> [EXERCISE INPUTS]
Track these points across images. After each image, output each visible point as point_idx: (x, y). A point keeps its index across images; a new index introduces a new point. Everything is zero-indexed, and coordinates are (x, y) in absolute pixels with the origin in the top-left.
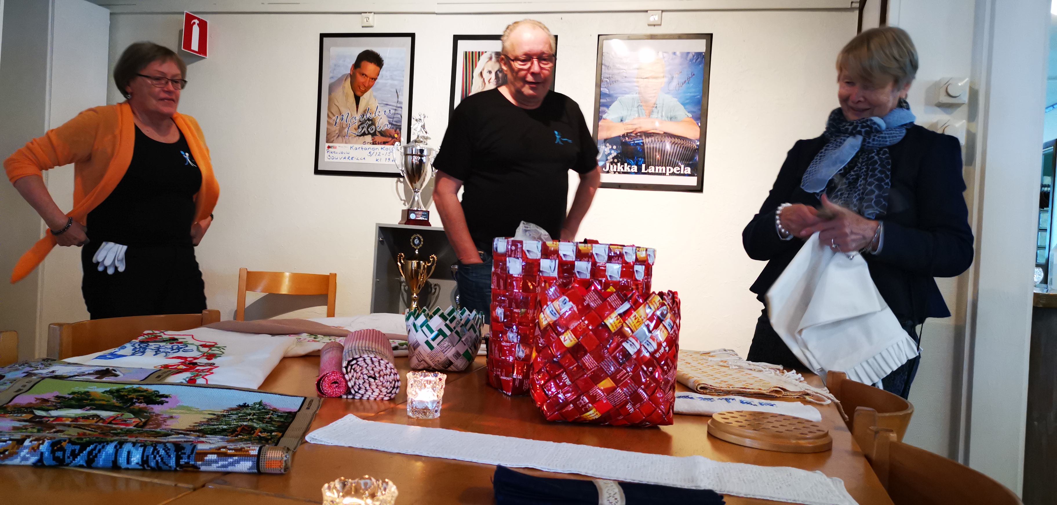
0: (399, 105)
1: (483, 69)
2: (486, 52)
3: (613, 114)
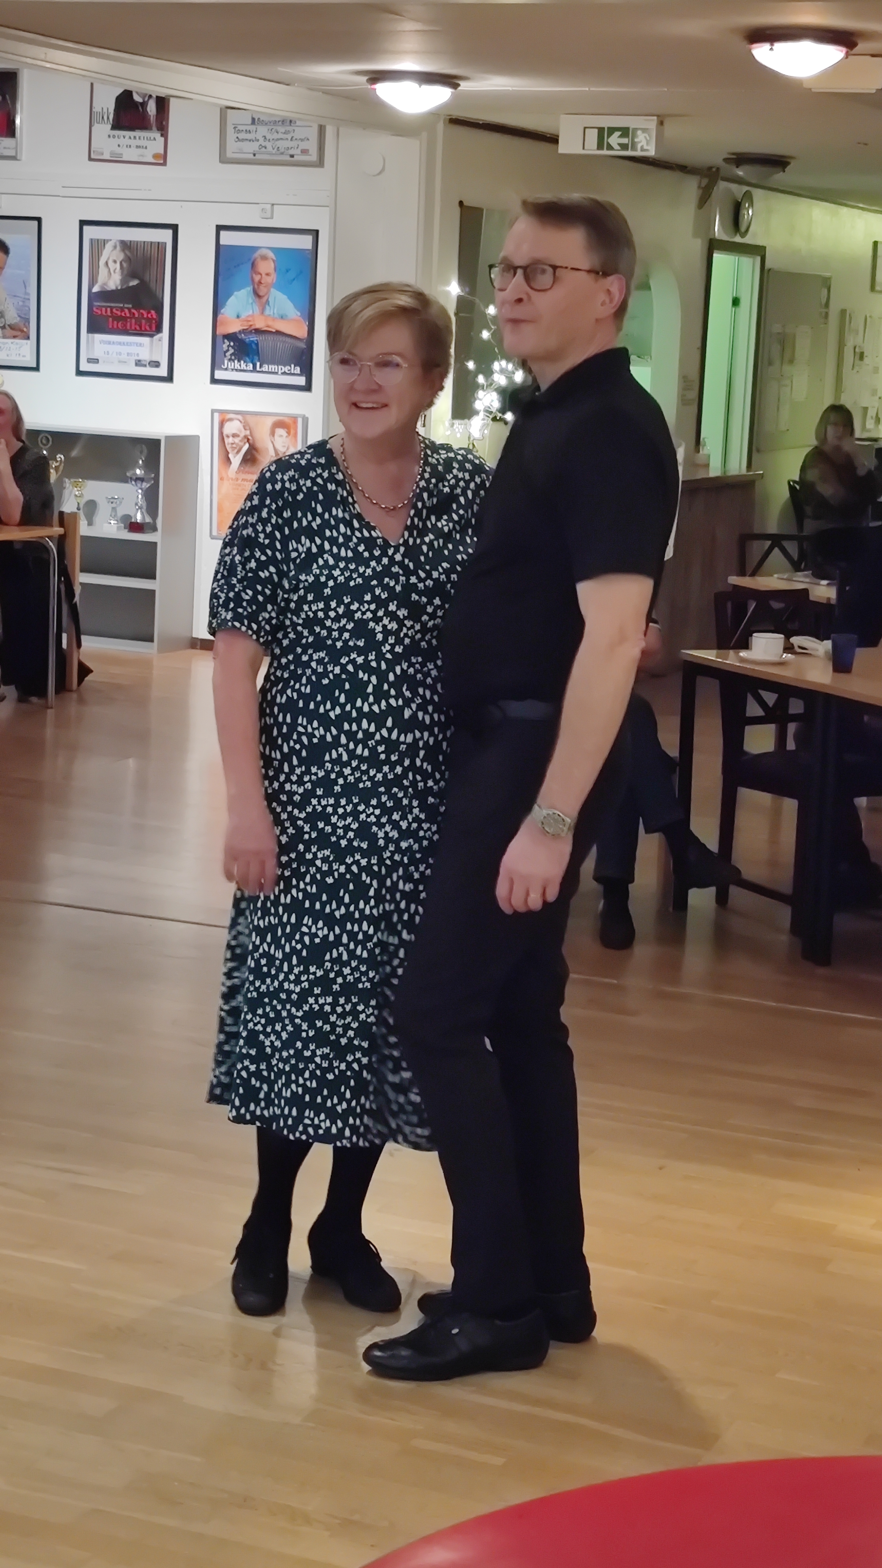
0: (27, 297)
1: (108, 258)
2: (111, 240)
3: (229, 310)
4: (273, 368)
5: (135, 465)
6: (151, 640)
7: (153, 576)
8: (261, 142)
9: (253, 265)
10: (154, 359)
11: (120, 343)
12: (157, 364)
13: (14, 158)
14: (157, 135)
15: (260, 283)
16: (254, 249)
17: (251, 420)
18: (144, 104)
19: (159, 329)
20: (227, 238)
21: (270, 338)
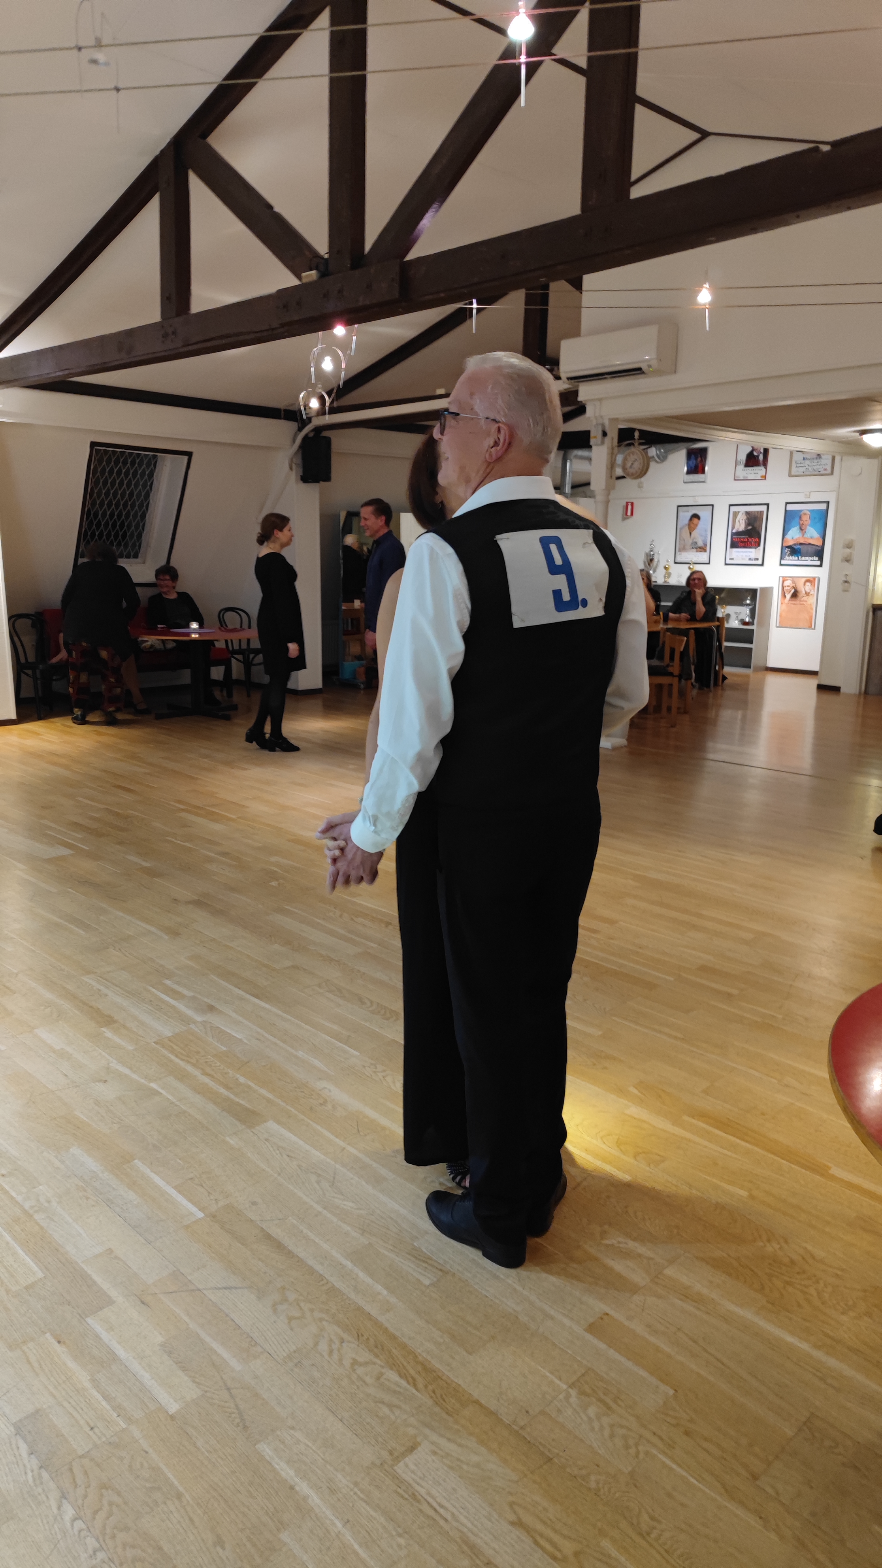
1: (740, 519)
2: (741, 511)
3: (789, 536)
4: (806, 558)
5: (746, 599)
6: (750, 668)
7: (751, 642)
8: (807, 467)
9: (800, 517)
10: (757, 557)
11: (743, 552)
12: (757, 559)
13: (704, 482)
14: (762, 468)
15: (803, 524)
16: (800, 511)
17: (796, 580)
18: (758, 456)
19: (759, 545)
20: (790, 507)
21: (806, 546)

> [EXERCISE PROMPT] Determine how many lines in the material above contain the string "visible", and reply with that number alone.

> [REPLY TO THE TASK] 1